Kein Wunder, dass dies vonseiten der Gewerkschaften auch zu Forderungen nach massiven Lohnerhöhungen Anlass gibt, um die Kaufkraft der Arbeitnehmer zu bewahren. Angesichts eines Wirtschaftswachstums im letzten Jahr von offiziell 9,7 Prozent fällt es den Unternehmern schwer, etwas dagegen anzuführen, auch wenn dies nur Symptombekämpfung ist und die Inflationsspirale weiter antreibt.
Dazu kommt, dass Argentiniens peronistische Gewerkschaften einen wichtigen Pfeiler der Regierungsmacht von Präsidentin Cristina Fernández de Kirchner bilden. Besonders in einem Wahljahr wie diesem können die Gewerkschafter darauf zählen, dass die Regierung ihren Aspirationen wohlgesinnt ist. Von den bisherigen kollektiven Vertragsabschlüssen in diesem Jahr sehen denn auch die meisten Lohnerhöhungen vor, die sogar noch über der inoffiziellen Inflationsrate liegen.
Die Macht der Gewerkschaften hat auch zur Folge, dass die mittleren und höheren Kader, die in der Regel nicht in die kollektiven Lohnverhandlungen eingebunden sind, tendenziell schlechter wegkommen. Dadurch ist in den letzten Jahren in vielen Betrieben die Differenz zwischen den Löhnen der Kader und der gewöhnlichen Arbeiter zusammengeschmolzen oder gar negativ geworden. So kommt es heute vor, dass ein qualifizierter Arbeiter ein höheres Gehalt bezieht als sein Chef, besonders wenn der Erstere sein Einkommen mit zusätzlich bezahlten Überstunden aufbessern kann.

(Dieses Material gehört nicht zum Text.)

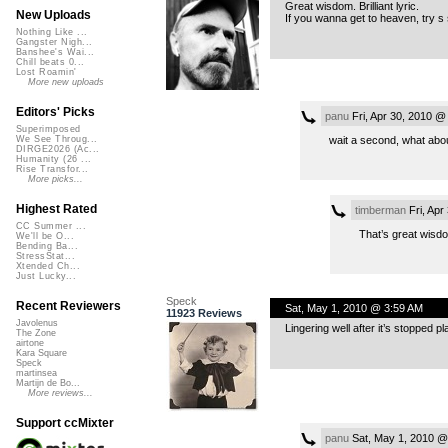
Great wisdom. Brilliant lyric.
New Uploads
If you wanna get to heaven, try s 
Nothing Like ...
Gangster Nigh...
Banshee's Wai...
Chill beats 0...
Lost Roamin'
More new uploads
Editors' Picks
panu
Fri, Apr 30, 2010 @
Superimposed
wait a second, what about
We See Throug...
DIRGE2026 (Ac...
Humanity (26 ...
Rise Transfor...
More picks...
Highest Rated
timberman
Fri, Apr
CC Summer ...
That’s great wisd
We'll be O...
Bending Ba...
StressStat...
Xtended Ch...
Just Lucky...
Speck
Recent Reviewers
Sat, May 1, 2010 @ 3:59 AM
11923 Reviews
Javolenus
Lingering well after it’s stopped p
The Zone
airtone
Kara Square
Speck
martinsea
Martijn de Bo...
More reviews...
Support ccMixter
panu
Sat, May 1, 2010 @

Die Consultingfirma Mercer hat Ende letzten Jahres 152 Unternehmen in Argentinien auf dieses Phänomen hin untersucht und festgestellt, dass es in acht von zehn Firmen vorkommt. Es ist keineswegs selten, dass Löhne in den Fertigungshallen höher sind als bei Bürojobs, die eine wesentlich längere Ausbildung verlangen. Dies ist das Resultat der Veränderung der Lohnstrukturen über eine längere Zeit hinweg. In einer speziell untersuchten Firma, einem Zulieferer der pharmazeutischen Industrie mit 440 Mitarbeitern, sind die Löhne der gewerkschaftlich organisierten Arbeiter beispielsweise seit 2006 um 190 Prozent gestiegen, während es bei den übrigen Beschäftigten nur 120 Prozent waren.

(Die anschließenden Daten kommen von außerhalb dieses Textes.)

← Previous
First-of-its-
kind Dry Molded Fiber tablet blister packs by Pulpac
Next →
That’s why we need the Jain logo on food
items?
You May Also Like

Dies hat gravierende Konsequenzen für das Betriebsklima. Arbeitsplatzspezialisten machen darauf aufmerksam, dass damit nicht nur die Motivation der Kader aufs Spiel gesetzt wird. Es wird auch die Autorität der Vorgesetzten gegenüber ihren besser verdienenden Untergebenen unterhöhlt.